**What the task requires**: Reproduce the passage on linearized PDFs below word for word, starting at "What is a linearized PDF file?" and ending at "a linearized PDF?".

What is a linearized PDF file? A complete guide
Linearized PDFs, also known as “Fast Web View” PDFs, are optimized for efficient online viewing. Unlike traditional PDFs that require downloading an entire document before displaying any content, linearized PDFs allow for incremental loading. This means the first page can be accessed almost immediately, significantly improving the user experience, especially when dealing with large documents.
In this complete guide, we’ll explore the technical details, benefits, and methods for creating linearized PDFs. We’ll look at open source solutions like Ghostscript, along with Nutrient DWS API and Document Engine. With these tools, you’ll learn how to optimize your PDFs for web viewing, improve document accessibility, and streamline your PDF workflows.
What is a linearized PDF?
A linearized PDF, also known as a “web-optimized” or “Fast Web View” PDF, is a special type of PDF optimized for faster web viewing. Unlike standard PDFs, which require an entire file to be downloaded before it can be viewed, a linearized PDF allows the first page to load immediately. This enables users to start reading the document without having to wait for the entire file to download, significantly improving the user experience, especially in web-based environments.

**Record extracts**:
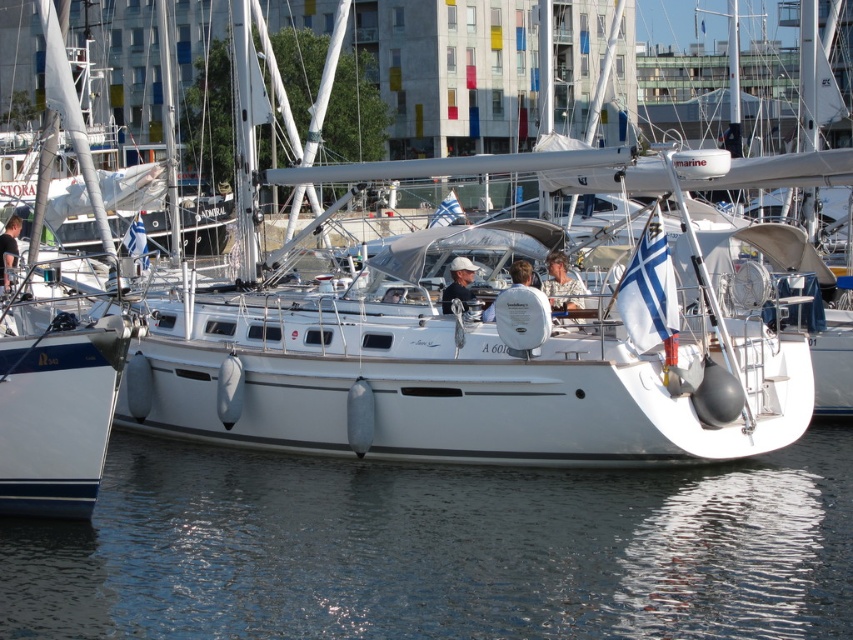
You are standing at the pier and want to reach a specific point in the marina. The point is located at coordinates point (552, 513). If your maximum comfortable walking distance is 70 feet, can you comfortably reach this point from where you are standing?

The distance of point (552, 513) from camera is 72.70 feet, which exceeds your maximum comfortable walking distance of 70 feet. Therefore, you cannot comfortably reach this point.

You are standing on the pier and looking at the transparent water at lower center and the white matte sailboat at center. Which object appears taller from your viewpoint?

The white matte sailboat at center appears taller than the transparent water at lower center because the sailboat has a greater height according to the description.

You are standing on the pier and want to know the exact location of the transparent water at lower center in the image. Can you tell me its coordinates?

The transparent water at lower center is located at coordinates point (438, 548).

==

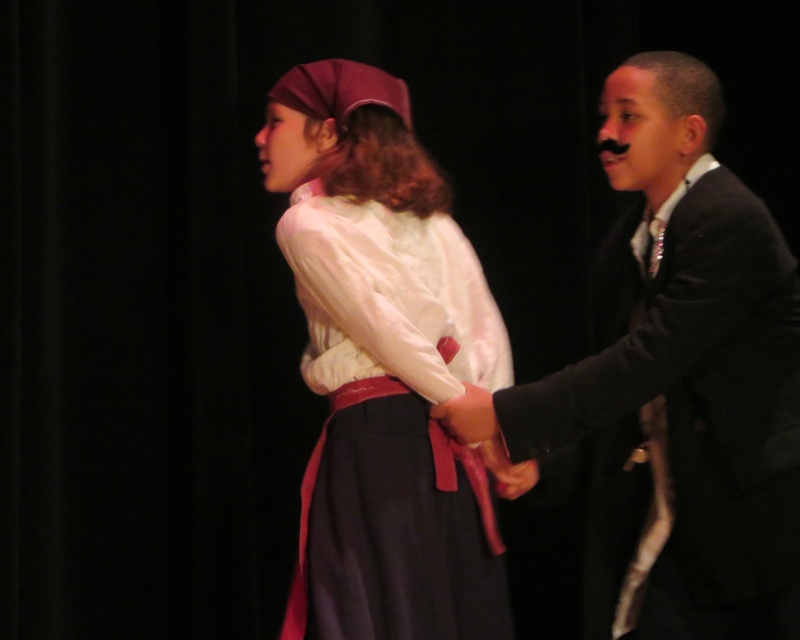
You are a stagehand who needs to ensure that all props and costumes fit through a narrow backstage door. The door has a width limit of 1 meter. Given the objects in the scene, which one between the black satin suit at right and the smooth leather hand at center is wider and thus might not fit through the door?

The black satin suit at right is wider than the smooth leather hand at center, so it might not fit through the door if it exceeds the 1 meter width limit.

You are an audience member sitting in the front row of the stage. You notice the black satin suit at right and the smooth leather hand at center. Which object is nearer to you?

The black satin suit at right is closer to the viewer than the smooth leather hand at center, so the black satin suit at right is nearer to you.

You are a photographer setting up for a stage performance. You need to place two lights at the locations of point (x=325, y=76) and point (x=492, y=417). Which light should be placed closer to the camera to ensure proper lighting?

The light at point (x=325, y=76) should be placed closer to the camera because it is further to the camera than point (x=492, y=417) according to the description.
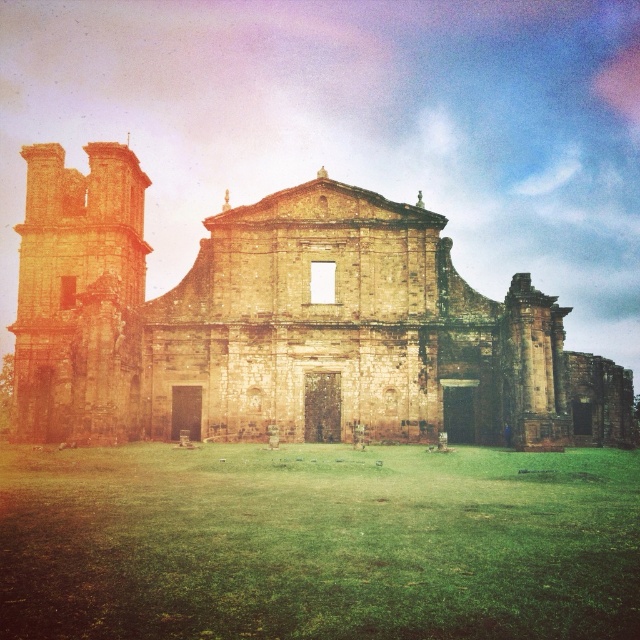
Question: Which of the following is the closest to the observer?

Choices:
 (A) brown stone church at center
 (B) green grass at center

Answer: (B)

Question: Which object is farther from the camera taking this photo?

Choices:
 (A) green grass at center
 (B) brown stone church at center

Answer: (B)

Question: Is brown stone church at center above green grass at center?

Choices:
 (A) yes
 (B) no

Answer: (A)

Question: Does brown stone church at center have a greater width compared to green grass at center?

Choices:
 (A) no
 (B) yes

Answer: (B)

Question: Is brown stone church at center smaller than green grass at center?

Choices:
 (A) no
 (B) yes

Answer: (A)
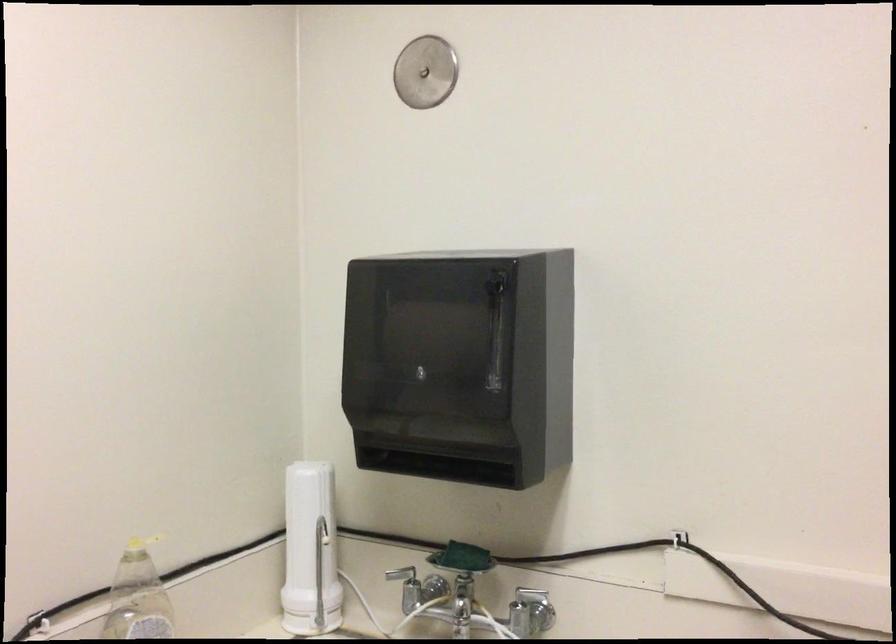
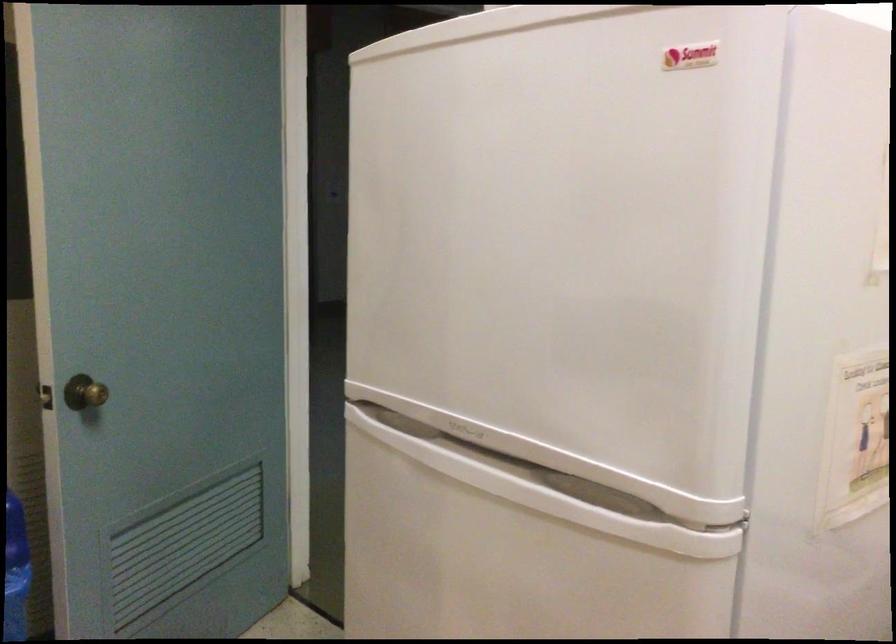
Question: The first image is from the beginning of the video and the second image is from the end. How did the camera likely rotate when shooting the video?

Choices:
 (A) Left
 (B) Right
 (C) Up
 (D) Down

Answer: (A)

**Solved exercise**:
What is a linearized PDF file? A complete guide
Linearized PDFs, also known as “Fast Web View” PDFs, are optimized for efficient online viewing. Unlike traditional PDFs that require downloading an entire document before displaying any content, linearized PDFs allow for incremental loading. This means the first page can be accessed almost immediately, significantly improving the user experience, especially when dealing with large documents.
In this complete guide, we’ll explore the technical details, benefits, and methods for creating linearized PDFs. We’ll look at open source solutions like Ghostscript, along with Nutrient DWS API and Document Engine. With these tools, you’ll learn how to optimize your PDFs for web viewing, improve document accessibility, and streamline your PDF workflows.
What is a linearized PDF?